Kilcoo change direction
A change in how Kilcoo attacked, couple with excellent use of their bench, swung the game in their favour. Laverty was wholly removed as a target man and allowed to come out to the 45 to help with developing attacks. Playing their most dangerous attacker near goal had seemed like the logical choice at the start but this withdrawn role allowed him to contribute far more. Kilcoo switched to a strategy built around patient development before attacking with pace from the wings. Crucially they introduced Ryan Johnston in the 37th minute and Sean Devlin in the 49th minute to push the tempo as the game wore on. Despite being at a significant size disadvantage, Kilcoo’s attack wore down the Gall’s backs and started to find holes. Johnston had an immediate impact, getting outside on 39 minutes to score. The change in approach wasn’t perfect, cheap turnovers were still coming in Gall’s territory but with far less regularity than in the first half.
Like Johnston, Devlin made his presence felt immediately. Laverty could feel the pressure closing in on him and sent a pass into space on the left of the goal. Sean O’Hanlon was clear to take possession and he fed Devlin who finished into an empty net. Laverty remained the conductor as he set up Daragh O’Hanlon. The decisive score however showed just how in tune Kilcoo were in the closing stage. The move started off near the 45 on the right hand side. Kilcoo moved the ball around as though they were trying to kill a mythical shot clock. It was eventually worked to the left side near the 21 where Gerard McEvoy was in position to finish. An insurance point was added in the sixth minute of injury time but the job was done before the score, as Devlin’s run to the Gall’s 21 ensured the Antrim champions would not get one last attack.

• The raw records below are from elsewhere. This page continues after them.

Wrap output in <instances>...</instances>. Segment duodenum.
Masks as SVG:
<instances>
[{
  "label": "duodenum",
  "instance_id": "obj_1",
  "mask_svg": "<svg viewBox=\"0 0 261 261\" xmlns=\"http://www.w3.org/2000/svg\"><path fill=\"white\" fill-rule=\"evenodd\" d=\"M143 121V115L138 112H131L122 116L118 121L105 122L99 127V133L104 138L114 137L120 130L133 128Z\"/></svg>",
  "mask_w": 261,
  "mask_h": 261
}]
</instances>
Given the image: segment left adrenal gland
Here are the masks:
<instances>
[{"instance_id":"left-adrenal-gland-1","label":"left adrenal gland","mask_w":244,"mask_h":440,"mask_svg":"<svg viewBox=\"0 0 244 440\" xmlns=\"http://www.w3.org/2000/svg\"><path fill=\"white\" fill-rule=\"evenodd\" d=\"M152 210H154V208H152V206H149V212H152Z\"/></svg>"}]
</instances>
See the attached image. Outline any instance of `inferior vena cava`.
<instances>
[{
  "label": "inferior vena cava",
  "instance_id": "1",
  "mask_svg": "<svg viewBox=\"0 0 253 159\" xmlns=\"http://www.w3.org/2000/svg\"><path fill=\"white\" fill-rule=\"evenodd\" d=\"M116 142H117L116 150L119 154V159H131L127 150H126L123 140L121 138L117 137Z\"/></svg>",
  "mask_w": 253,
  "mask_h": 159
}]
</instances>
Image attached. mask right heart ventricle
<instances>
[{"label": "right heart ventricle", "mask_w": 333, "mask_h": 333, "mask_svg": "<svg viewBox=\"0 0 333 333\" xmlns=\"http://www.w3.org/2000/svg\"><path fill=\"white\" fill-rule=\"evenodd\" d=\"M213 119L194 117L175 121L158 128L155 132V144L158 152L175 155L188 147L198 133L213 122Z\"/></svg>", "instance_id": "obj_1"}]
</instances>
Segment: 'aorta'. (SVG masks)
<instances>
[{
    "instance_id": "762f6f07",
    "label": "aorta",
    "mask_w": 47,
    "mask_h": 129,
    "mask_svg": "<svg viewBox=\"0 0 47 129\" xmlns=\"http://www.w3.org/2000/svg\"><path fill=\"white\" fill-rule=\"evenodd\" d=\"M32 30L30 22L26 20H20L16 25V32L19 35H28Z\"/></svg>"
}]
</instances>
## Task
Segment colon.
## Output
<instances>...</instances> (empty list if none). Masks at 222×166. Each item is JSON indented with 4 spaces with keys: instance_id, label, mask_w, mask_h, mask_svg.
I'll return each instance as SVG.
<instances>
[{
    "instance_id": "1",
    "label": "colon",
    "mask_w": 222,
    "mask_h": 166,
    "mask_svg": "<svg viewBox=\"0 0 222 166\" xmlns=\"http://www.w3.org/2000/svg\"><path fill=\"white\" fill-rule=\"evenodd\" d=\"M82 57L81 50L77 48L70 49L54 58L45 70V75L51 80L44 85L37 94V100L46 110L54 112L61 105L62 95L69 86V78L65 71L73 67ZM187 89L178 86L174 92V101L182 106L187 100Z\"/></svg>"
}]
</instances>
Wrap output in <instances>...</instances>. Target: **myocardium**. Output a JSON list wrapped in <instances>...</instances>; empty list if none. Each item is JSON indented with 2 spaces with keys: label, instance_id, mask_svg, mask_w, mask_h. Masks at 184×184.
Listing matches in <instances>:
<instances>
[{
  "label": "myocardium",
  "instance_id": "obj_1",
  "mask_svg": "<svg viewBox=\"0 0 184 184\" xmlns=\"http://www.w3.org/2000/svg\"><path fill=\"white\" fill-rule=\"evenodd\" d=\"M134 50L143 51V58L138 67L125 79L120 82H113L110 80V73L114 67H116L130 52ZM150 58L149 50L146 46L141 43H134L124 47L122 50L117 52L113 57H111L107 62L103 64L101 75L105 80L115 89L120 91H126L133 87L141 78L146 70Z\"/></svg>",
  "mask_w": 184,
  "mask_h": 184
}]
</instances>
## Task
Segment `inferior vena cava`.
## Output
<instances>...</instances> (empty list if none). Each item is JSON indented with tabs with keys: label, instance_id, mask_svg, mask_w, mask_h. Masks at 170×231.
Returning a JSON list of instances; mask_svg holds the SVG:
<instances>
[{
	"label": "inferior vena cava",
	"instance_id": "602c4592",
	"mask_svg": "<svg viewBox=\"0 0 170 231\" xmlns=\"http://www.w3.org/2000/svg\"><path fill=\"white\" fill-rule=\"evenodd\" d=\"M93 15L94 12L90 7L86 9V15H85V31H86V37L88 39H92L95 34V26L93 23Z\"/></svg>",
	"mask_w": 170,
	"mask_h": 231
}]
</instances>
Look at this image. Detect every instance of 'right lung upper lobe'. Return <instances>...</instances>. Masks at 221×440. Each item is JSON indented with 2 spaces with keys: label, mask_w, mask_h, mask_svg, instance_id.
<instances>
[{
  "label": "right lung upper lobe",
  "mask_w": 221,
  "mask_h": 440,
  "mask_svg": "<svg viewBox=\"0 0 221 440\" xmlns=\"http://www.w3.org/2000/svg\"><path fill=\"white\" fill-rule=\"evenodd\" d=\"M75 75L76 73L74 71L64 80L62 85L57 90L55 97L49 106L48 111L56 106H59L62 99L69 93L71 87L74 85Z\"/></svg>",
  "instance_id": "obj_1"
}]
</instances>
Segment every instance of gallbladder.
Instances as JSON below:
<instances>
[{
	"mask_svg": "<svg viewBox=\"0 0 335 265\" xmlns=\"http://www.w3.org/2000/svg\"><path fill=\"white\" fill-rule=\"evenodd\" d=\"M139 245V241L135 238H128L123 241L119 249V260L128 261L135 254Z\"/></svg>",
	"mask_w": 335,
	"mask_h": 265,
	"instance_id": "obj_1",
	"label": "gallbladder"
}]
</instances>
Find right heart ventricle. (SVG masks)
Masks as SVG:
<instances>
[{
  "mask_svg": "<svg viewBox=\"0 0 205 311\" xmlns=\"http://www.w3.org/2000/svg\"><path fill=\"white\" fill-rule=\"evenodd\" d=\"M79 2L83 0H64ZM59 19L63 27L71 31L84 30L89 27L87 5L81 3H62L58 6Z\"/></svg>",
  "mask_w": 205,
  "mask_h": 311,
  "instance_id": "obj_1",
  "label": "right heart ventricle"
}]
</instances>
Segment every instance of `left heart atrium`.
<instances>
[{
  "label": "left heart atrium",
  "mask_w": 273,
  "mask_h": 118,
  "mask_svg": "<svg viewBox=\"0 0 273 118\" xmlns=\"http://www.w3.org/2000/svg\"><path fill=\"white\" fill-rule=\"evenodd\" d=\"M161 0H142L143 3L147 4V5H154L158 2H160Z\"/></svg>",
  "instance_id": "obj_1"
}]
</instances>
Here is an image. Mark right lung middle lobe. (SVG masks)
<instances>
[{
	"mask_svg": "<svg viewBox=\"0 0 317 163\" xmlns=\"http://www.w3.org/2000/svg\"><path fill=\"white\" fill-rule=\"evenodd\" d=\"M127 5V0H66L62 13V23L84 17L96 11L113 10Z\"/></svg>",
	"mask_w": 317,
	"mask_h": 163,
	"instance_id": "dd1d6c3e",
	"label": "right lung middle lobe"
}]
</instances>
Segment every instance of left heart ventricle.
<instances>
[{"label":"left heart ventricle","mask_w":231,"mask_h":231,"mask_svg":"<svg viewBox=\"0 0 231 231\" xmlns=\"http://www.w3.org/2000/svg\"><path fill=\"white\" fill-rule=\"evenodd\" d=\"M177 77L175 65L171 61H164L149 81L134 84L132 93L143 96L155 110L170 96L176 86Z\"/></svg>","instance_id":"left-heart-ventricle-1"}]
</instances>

The first half of this game was sorely lacking attacking nous. Kilcoo didn’t adapt a model they use in Down league and championship to cope with the greater challenges in Ulster. Laverty was a non-factor due to his advanced placement. The crucial changes came after the break. First Laverty was withdrawn closer to the 45 where he could aid the attack more. Then those two key changes happened, allowing Kilcoo to press on even after losing Niall McEvoy to a straight red.
St Gall’s problems came down to poor decision making. Their execution issues were effectively solved by half-time, with passing much crisper in the second period. The problem was that while they did what they did efficiently, it was often the wrong thing to do. Continuing a fruitless quest to score from distance, rather than making use of the control they had on play, hurt them. Until Devlin’s goal, it did not appear to be fatal, but Gall’s couldn’t adapt to playing from behind. Kilcoo could force the tempo hard down the stretch and won the day. Winning Ulster, and the black and amber elephant in the room that goes with it, is a discussion for another day.